Así se titula una película firmada por Yoji Yamada estrenada hace diez años. En ella un samurái de bajo rango (y empobrecido por las deudas contraídas por la enfermedad y muerte de su mujer) trabaja como burócrata en el convulso Japón del siglo XIX. Como este empleo que no le da dinero suficiente para mantener a sus dos hijas y a su anciana madre, por las noches se dedica a fabricar jaulas de bambú para insectos (grillos, luciérnagas) y en los días libres trabaja su pequeño huerto o se va a pescar al río. Sus compañeros de oficina se burlan de él por su aspecto desaseado, por sus trajes raídos y porque nunca les acompaña a los establecimientos de geishas. Sin embargo, es un hombre honorable porque tiene un código que respetar (el de las artes marciales que practicó en su juventud, el del confucianismo que le inculcaron desde pequeño) y porque su esfera afectiva está colmada gracias a sus adorables hijas y a una mujer divorciada que reaparece en su vida para convertirse progresivamente en su gran amor. Las rivalidades entre clanes, que se posicionan al lado de uno u otro aspirante a ser emperador del Japón, le fuerzan, casi por azar, a usar sus habilidades marciales en un par de duelos, que él intenta resolver infructuosamente sin que haya derramamiento de sangre (usando una espada de madera de entrenamiento en vez de la real). Cuando vence en esos combates, el samurái del ocaso, que es como se conoce a Seibei Iguchi, pasa a ser alguien respetable e incluso mejora su posición social. Aunque será por poco tiempo porque al cabo de tres años otra guerra más, la de la restauración Meijei, acabará con él en el campo de batalla. El ocaso definitivo del samurai del ocaso tendrá forma de bala, no de filo cortante de arma blanca: una muerte a distancia y sin honor (porque no tiene rostro ni se ciñe a unas reglas centenarias) que se burla de la ritualizada muerte cuerpo a cuerpo de esos viejos samurais cuya extinción él representa.

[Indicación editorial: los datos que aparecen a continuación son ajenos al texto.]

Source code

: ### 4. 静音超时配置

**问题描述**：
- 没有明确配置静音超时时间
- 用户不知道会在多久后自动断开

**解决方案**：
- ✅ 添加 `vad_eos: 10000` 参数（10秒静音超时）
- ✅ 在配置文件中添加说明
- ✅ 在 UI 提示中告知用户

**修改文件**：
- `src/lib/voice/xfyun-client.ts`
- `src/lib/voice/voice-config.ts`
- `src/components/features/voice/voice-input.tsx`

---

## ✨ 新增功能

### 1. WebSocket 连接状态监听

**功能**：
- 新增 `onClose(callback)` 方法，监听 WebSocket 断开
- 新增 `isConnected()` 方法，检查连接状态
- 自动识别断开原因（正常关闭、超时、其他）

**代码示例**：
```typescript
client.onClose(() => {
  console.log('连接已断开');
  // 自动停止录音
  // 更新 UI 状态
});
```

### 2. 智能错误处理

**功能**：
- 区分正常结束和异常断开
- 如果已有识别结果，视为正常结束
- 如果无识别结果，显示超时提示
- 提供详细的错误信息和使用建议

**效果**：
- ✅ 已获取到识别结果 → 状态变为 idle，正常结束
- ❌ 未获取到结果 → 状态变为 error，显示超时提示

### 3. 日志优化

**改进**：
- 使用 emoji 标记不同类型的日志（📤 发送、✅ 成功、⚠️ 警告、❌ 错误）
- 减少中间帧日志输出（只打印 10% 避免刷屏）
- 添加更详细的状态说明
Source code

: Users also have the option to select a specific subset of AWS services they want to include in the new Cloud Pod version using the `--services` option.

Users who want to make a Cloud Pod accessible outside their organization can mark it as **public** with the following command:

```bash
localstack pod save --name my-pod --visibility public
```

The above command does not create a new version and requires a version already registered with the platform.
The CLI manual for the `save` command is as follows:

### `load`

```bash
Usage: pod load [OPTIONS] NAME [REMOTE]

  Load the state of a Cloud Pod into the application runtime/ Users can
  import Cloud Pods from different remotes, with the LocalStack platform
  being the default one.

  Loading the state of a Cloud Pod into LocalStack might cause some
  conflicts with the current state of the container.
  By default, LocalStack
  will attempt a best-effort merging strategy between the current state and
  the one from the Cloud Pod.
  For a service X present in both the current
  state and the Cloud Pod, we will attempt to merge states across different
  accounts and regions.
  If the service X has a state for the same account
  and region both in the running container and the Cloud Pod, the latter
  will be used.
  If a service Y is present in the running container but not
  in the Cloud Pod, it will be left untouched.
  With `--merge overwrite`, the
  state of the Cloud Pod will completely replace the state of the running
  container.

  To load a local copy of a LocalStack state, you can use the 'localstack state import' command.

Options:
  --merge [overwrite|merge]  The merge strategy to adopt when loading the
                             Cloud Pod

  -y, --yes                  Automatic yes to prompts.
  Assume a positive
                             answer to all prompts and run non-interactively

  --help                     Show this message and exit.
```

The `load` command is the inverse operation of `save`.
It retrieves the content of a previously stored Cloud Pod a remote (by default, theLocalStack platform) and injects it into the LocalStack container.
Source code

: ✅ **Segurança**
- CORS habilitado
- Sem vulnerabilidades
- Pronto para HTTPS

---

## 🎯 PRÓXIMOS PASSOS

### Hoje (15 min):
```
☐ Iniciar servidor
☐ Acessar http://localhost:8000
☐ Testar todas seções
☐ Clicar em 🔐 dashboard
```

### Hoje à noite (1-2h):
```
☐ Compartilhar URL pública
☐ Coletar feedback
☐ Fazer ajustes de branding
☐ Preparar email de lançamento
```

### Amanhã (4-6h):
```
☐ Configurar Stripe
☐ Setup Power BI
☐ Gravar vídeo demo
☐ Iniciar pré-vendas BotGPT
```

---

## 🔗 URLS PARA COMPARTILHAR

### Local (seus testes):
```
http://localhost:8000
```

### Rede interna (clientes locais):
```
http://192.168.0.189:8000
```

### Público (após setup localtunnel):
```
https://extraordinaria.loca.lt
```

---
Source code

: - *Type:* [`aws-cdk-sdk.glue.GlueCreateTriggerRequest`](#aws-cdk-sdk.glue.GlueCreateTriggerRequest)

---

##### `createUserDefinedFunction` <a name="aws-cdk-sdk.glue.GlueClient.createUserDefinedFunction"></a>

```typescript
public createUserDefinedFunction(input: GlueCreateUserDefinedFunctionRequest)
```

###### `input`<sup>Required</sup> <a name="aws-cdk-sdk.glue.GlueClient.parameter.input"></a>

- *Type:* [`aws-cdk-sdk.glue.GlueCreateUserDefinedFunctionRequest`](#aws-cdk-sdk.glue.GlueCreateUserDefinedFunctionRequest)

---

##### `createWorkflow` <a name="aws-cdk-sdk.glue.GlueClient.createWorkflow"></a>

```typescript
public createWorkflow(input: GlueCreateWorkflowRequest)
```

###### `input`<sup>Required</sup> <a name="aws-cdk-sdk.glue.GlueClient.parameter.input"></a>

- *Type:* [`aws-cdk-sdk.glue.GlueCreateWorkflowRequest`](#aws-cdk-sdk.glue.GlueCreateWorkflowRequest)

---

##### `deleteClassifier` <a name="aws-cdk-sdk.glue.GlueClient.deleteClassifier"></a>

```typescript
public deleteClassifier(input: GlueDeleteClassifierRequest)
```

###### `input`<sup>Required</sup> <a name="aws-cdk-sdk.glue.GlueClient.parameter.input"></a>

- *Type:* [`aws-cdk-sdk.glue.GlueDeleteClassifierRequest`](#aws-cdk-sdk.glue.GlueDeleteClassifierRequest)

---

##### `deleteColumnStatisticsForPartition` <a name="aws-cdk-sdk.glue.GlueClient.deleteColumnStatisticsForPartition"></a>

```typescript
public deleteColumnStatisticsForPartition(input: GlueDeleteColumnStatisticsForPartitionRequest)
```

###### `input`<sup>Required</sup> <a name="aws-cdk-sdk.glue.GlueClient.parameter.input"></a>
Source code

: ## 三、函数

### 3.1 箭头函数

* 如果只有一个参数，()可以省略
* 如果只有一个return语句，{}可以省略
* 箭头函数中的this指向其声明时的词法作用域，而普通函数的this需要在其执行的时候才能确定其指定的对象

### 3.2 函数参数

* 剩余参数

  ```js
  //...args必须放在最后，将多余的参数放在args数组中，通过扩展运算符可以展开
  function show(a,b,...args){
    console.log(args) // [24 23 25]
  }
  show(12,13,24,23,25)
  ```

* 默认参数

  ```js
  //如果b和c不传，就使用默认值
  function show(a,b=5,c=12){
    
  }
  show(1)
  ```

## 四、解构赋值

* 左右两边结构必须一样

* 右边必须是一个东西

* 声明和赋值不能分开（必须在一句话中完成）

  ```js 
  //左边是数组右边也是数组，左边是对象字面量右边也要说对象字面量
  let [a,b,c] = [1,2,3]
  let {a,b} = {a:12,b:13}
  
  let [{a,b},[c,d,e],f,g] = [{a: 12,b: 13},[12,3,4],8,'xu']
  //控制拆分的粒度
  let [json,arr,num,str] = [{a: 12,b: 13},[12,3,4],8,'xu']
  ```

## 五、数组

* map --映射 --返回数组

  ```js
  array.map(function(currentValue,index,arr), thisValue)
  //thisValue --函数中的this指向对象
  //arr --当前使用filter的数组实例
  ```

Salvando las distancias históricas y las circunstancias personales de uno y otro, he recordado esta película después del cuarto intento fallido de Javier Arenas por alcanzar la presidencia de la Junta de Andalucía. Esta vez ha perdido venciendo (Sebei Iguchi hubiera dicho «perdido con honor»), pero también, valga la redundancia, ha perdido perdiendo, es decir, perdiendo, primero, una oportunidad de oro que es previsible que no se le vuelva a presentar al PP de nuestra autonomía en décadas y, segundo, perdiendo definitivamente un sitio de privilegio en la política andaluza. Arenas, que siendo joven todavía lleva envejeciendo más de dos décadas en la cosa pública (y que tiene en la actualidad la misma edad que el samurái de la película), ha llegado a su ocaso con dignidad, con errores (unos debidos no a él sino a los señores de su clan, otros suyos y de bulto como cuando se negó a acudir al debate de Canal Sur), con contundencia y sin vuelta atrás. No tendrá que dedicarse a hacer jaulas de bambú porque se le supone bien situado y porque, dado que entre nosotros no se practica la denominada muerte con deshonor (la orden del suicidarse mediante el sepukku o harakiri dada a los perdedores japoneses de antaño), dentro de poco le buscarán un destino nacional o internacional en pago por los servicios prestados. El ocaso de otro samurái, controvertido o idolatrado según a quién se pregunte, y el final de esta película.